TO DO:
- a) From the post about horses and saddle fit, copy the part that opens with the words containing "When she first" and closes with "times a week.".
- b) In the post about horses and saddle fit, which billets does the writer now use on Zoey's saddle, and for what purpose?

>> Begin EXCERPT TO READ

Check and Recheck

We all assume.  We assume we will get up in the morning.  We assume Saturday will come.  We assume our horses will get hurt in the next 12 months, at least I know one of mine will.  Some horses are just born suicidal. But that’s another post.  We know what breaking down the word assume means, and I won’t go there.

What we can never assume is that our horses are not changing.  As with us, age has a horrible way of getting even.  When I used to wake up in the morning after a hunt I knew every muscle, and joint that I had abused.  It was like when you worked out too much, your body lets you know.  But it was a good hurt.  Now I wake up in the morning hurting and wonder what my body did overnight that I wasn’t aware of.

As you “mature” your body changes.  The old gravity thing.  Body parts aren’t where they used to be.  Everything starts sagging.  Not going there either.

Now we expect it with an older horse.  Their body changes too.  They lose their top line.  Muscles lose their tone.  They are harder to keep weight on.  They move a little slower and stiffer.  (Who doesn’t after how many years of hitting the ground.)  We know that we have to take these things into consideration when putting our saddle on.  The saddle that you bought for him/her years ago may not fit anymore because of the lack of weight and tone in their back.  On the other hand, after a long period of time, and groceries, the girth may not fit.

Now here is the thing we don’t consider.  The younger horse.  Yes as they grow we have to be aware and make changes.  The bridle that fit them perfect may be making the bit rise up in their mouths because their head grew.  Now my Zoey always used to be a 55 gallon drum with a leg in each corner.  Now she has a withers.  I used to use the first two billets to hold the saddle down in place so it wouldn’t ride up on her shoulders.  Now I used the first and last to keep it from sliding back.

When my friend got her new horse, a ten year old OTTB, we had his back adjusted and checked to make sure the saddle was perfect for him.  He still hasn’t gained the weight I want on him (he was a rescue), but he didn’t get thinner.  He’s been going with his head up, and back dropped.  He isn’t moving forward the way he should, and fought bending to the right.  You can put him into a frame, but he’s not comfortable with it.  He worries, but tries so hard to please.  Things weren’t adding up.

When she first started riding him he had even sweat marks on his back, so we knew the saddle was okay.  This was about a month, maybe a month and a half ago.  She’s taking it slowly with him and rides a couple of times a week.

>> End EXCERPT TO READ
>> Begin SUPPLIED DATA

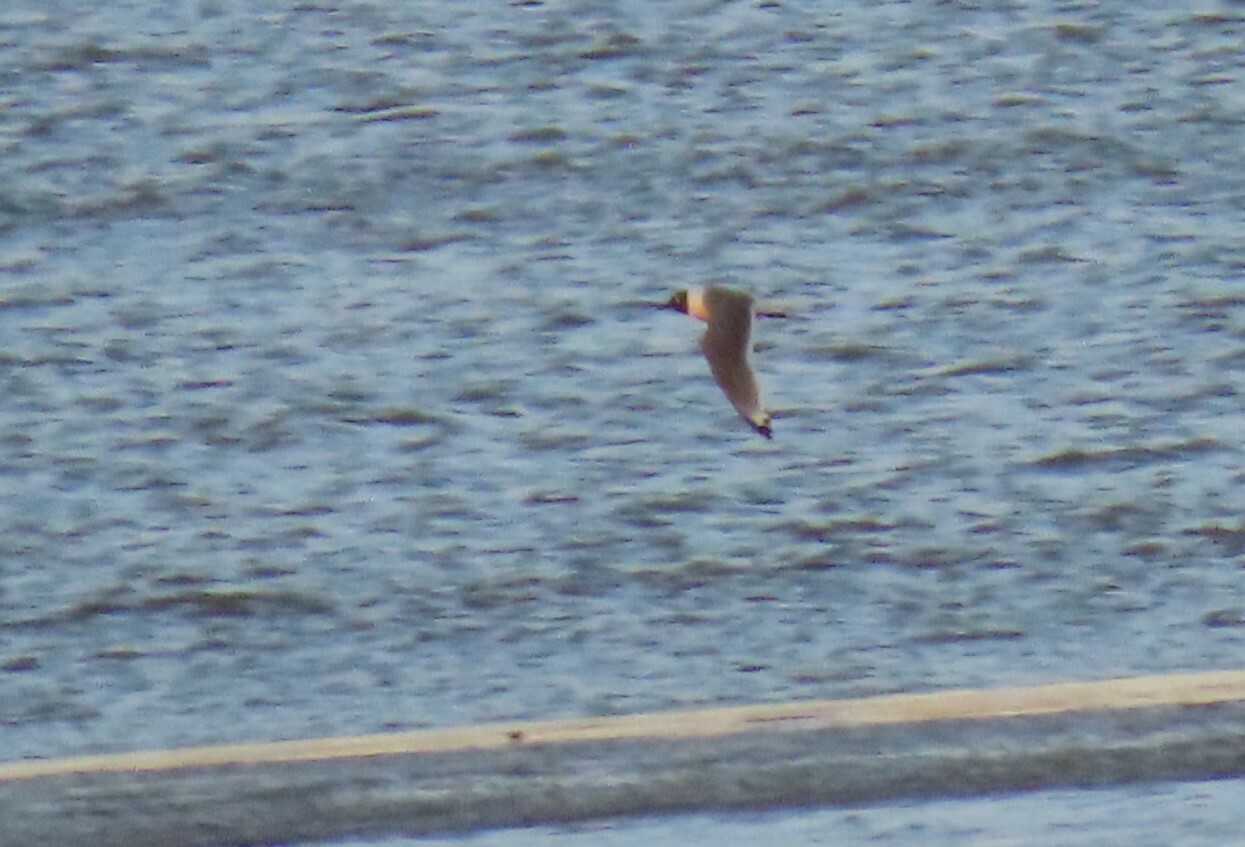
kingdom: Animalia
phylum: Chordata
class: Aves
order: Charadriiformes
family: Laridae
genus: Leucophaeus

>> End SUPPLIED DATA

ANSWERS TO THE EXERCISES:
- a)
When she first started riding him he had even sweat marks on his back, so we knew the saddle was okay.  This was about a month, maybe a month and a half ago.  She’s taking it slowly with him and rides a couple of times a week.

- b) The first and last billets, to keep the saddle from sliding back.